● **Stored data**:
+--

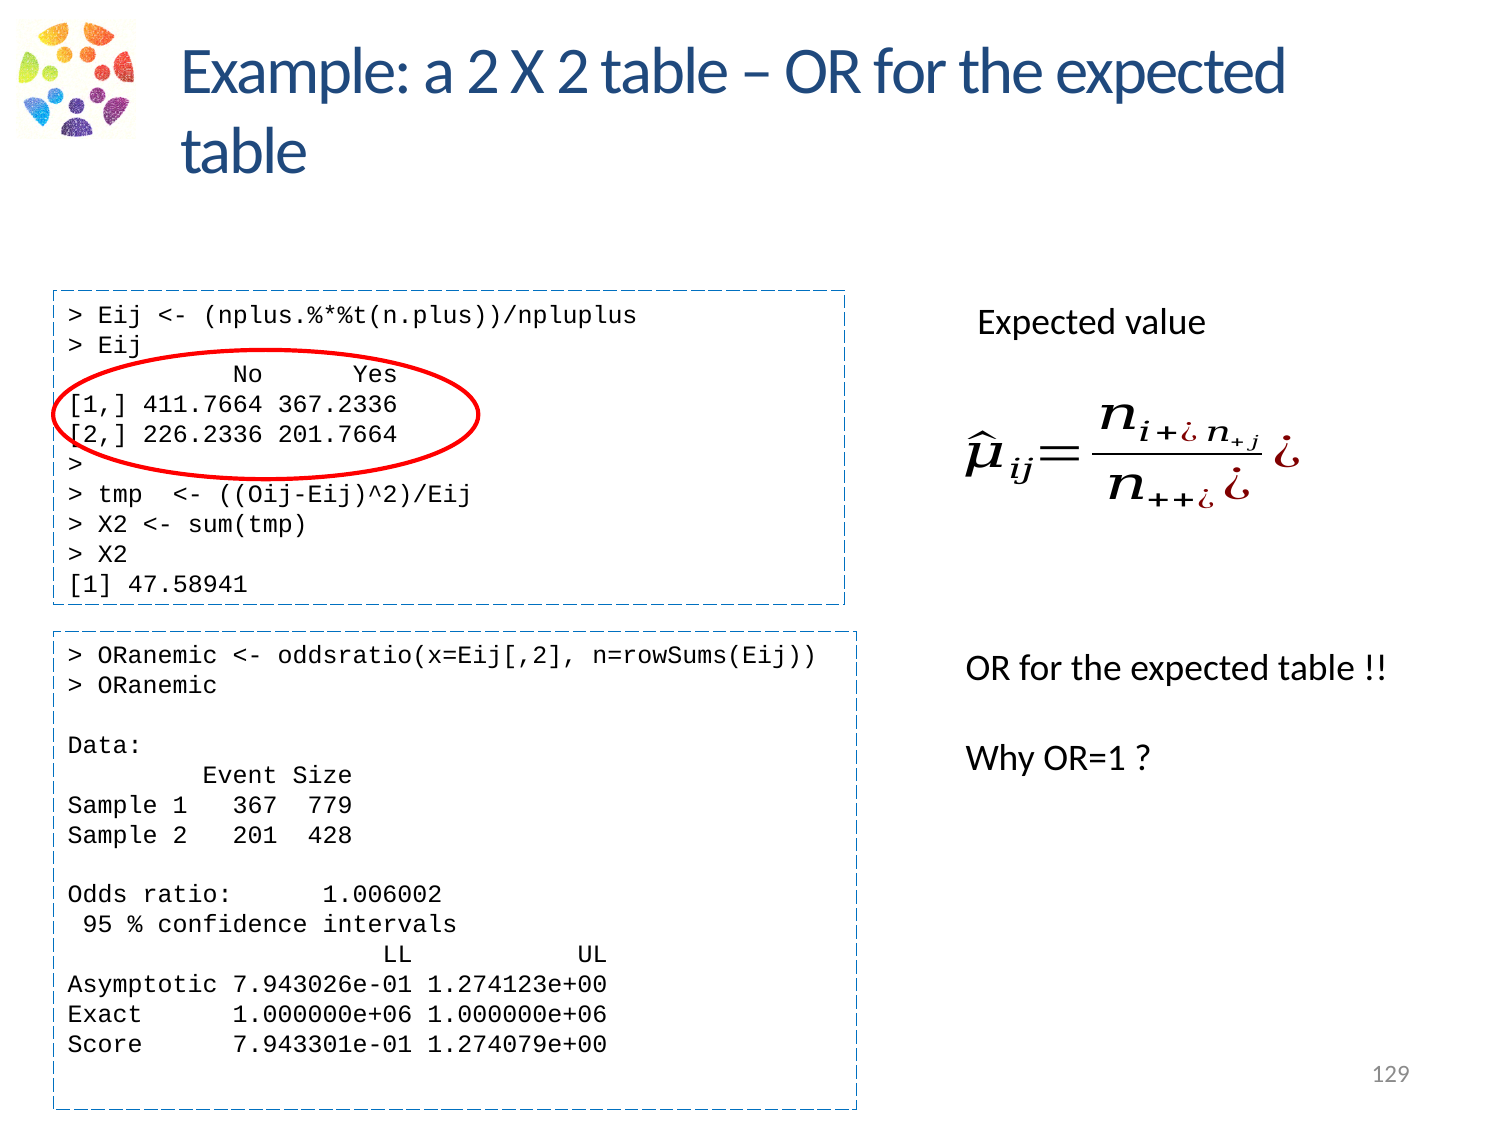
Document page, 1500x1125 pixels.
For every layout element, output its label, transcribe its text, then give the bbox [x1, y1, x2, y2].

+--

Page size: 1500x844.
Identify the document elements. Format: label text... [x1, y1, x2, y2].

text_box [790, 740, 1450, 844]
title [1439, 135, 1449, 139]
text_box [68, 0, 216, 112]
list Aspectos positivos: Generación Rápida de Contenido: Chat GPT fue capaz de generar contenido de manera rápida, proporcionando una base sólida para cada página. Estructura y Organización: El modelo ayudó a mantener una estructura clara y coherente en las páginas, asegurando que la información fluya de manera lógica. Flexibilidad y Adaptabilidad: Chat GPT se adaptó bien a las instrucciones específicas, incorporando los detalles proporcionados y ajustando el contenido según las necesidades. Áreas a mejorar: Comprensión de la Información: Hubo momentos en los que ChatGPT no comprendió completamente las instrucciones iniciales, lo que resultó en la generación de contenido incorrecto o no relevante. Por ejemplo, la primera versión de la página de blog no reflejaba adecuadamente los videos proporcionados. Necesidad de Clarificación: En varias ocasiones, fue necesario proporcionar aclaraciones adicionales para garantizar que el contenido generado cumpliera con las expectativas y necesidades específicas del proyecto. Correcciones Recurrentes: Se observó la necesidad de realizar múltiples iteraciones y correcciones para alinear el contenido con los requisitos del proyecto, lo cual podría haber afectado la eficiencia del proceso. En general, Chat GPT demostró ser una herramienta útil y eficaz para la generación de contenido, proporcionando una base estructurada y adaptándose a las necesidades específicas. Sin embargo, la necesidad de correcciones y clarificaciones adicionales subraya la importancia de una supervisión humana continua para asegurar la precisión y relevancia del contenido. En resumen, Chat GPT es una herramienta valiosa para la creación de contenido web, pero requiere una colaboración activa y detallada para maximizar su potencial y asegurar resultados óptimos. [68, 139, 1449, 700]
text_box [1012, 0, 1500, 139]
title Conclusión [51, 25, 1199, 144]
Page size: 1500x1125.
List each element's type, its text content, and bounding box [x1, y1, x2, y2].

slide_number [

+--

● **Problem description**: Given the data above, which lines hold the string "size"? Return them.

● **Answer to the exercise**:
Page size: 1500x844.
Page size: 1500x1125.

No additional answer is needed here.